For the spring break we went to Singapore and Cherating Beach. We drove to the border town of Johar Bahru and left the car in a parking lot because cars were taxed by the day in Singapore, and took a taxi to the city. We had brought along our maid,Aimee, first as a babysitter, so Jacques and I could go out at night in Singapore with colleagues from Jacques office and secondly so she could see Singapore. She had never been anywhere except Malaysia. I wanted her to feel she got more out of her employment than just washing dishes and changing Gabriel’s nappies. Aimee was very nervous at the border, convinced they would throw her out, although she was legally allowed in, but it all went smoothly.

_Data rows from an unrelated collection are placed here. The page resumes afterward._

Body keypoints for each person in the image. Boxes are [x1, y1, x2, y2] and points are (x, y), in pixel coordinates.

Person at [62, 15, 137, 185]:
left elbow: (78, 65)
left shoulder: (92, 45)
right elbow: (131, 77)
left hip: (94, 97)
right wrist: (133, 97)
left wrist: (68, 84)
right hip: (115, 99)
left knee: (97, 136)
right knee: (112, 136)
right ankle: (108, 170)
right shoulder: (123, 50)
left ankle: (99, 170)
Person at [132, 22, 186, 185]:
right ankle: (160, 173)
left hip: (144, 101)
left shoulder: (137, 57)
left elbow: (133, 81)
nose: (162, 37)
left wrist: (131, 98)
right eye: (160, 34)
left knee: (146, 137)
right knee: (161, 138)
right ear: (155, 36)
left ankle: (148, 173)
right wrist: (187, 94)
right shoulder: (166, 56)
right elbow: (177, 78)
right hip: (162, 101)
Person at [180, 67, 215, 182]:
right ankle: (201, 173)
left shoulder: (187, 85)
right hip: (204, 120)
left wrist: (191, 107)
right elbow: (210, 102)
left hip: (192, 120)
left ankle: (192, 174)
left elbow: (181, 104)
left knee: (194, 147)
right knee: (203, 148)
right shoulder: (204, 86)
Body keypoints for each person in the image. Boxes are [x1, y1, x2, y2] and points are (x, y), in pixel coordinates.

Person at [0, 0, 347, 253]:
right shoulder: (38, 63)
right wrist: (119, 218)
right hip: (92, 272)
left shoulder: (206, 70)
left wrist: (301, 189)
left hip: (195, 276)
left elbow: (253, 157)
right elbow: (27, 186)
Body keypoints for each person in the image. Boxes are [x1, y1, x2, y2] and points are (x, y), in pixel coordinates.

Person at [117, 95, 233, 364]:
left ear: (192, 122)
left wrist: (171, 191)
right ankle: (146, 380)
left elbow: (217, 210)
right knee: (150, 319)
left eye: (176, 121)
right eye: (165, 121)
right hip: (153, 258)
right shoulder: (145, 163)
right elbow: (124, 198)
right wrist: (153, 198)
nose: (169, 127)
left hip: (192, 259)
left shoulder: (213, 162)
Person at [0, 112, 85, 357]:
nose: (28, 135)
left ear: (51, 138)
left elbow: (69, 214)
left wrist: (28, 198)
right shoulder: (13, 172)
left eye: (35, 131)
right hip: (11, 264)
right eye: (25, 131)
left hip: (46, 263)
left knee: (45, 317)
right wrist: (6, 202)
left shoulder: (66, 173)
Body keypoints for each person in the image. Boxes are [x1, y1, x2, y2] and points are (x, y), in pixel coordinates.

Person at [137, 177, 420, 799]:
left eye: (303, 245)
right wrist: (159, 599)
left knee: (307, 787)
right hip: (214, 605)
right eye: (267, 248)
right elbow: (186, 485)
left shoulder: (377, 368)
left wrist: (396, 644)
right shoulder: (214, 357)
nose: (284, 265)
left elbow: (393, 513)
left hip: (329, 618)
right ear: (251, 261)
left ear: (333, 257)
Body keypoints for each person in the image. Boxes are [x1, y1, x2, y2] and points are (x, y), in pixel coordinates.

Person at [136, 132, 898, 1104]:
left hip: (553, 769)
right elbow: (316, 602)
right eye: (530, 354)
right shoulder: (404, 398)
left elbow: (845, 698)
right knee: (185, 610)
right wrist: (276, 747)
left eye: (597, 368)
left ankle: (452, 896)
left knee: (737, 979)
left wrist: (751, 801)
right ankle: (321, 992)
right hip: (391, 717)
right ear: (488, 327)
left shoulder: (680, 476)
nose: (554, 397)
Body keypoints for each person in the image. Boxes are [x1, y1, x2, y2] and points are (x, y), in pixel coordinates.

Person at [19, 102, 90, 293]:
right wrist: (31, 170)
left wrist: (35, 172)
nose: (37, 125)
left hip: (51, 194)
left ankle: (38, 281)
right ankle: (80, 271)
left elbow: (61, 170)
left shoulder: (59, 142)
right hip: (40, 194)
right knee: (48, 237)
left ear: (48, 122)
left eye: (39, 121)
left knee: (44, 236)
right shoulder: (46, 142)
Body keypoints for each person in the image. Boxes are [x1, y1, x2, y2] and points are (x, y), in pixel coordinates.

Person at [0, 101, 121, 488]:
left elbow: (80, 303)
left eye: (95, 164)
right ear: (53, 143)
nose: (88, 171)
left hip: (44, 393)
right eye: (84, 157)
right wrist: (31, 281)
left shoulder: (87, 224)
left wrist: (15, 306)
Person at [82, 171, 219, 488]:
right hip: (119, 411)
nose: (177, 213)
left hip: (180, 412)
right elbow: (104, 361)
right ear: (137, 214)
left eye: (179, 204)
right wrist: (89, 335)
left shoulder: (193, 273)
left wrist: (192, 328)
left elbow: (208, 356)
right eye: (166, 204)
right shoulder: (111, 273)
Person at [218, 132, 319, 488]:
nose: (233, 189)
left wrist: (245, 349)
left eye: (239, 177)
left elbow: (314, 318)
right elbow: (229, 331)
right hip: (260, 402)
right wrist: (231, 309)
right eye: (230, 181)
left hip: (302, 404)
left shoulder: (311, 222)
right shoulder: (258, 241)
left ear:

Aimee was a good travel companion, always patient with the kids, easy to have around and she genuinely seemed to enjoy our day-trips to the science museum, an indoor ski-slope and to Sentosa Island. Singapore bugged me though, it seemed over-populated and culturally over-rated to me. The famous shopping on Orchard Road was nothing compared to Megamall or One Utama in KL and I couldn't find any bargains. The ubiqutuous public signs that banned spitting, eating chewing gum, peeing in lifts and not eating on trains fascinated Marc who wanted explanations. I disliked the proper-English speaking and driving taxi drivers who moaned about the British tourists. I missed the spontaneity of KL taxis, the not knowing which language or music you would hear or what the driver would talk about. People tutted as we dashed through traffic rather than waiting for the red-lights. I realized how much I loved Malaysian life and how at home we felt there. Jacques looked for the Singapore he had loved ten years ago as a young student working on an intern project there, and couldn’t find it. It seemed to be full of Brit expats and tourists en route to Australia wanting a safe Asian experience. We did enjoy a British-style comedy night and taking Marc and Nina to the night zoo. We all loved eating breakfasts of black coffee with condensed milk and French toast in the local canteen near our hotel.

Aimee became quite chatty as we drove back up the east coast of Malaysia, the rural villages reminded her of home she said. One night we stayed in a cheap hotel by a black muddy beach. The kids rolled like piglets in it and were filthy. Back at the room we had no hot water, only a tap, and a small basin to ladle water onto our bodies. Aimee efficiently cleaned the kids in this way, saying that’s how they did it back in the Philippines. Later we sat on cushions under an outdoor thatched canopy eating ice-cream and she told us how her mother died when she was five and how she was brought up by her eldest sister. In her twenties her husband had died and now her only son, John, lived with her paralysed sister, who appreciated his help around the house. She had spent only two or three years with him before starting work as a maid overseas. I asked her when his birthday was, She said June. ‘What day?’ I asked, as one always asks other mothers. ‘I don’t remember’ she replied looking sad, ‘I am never there, but I always send a gift’. Nina asked what she would send for his birthday, and she replied ‘a pair of sports shoes’, but she must ask her sister first for his size, he was a growing teenager now. I felt terribly sorry for her and her family life and wondered how she could care for our children and still smile with all that heartache.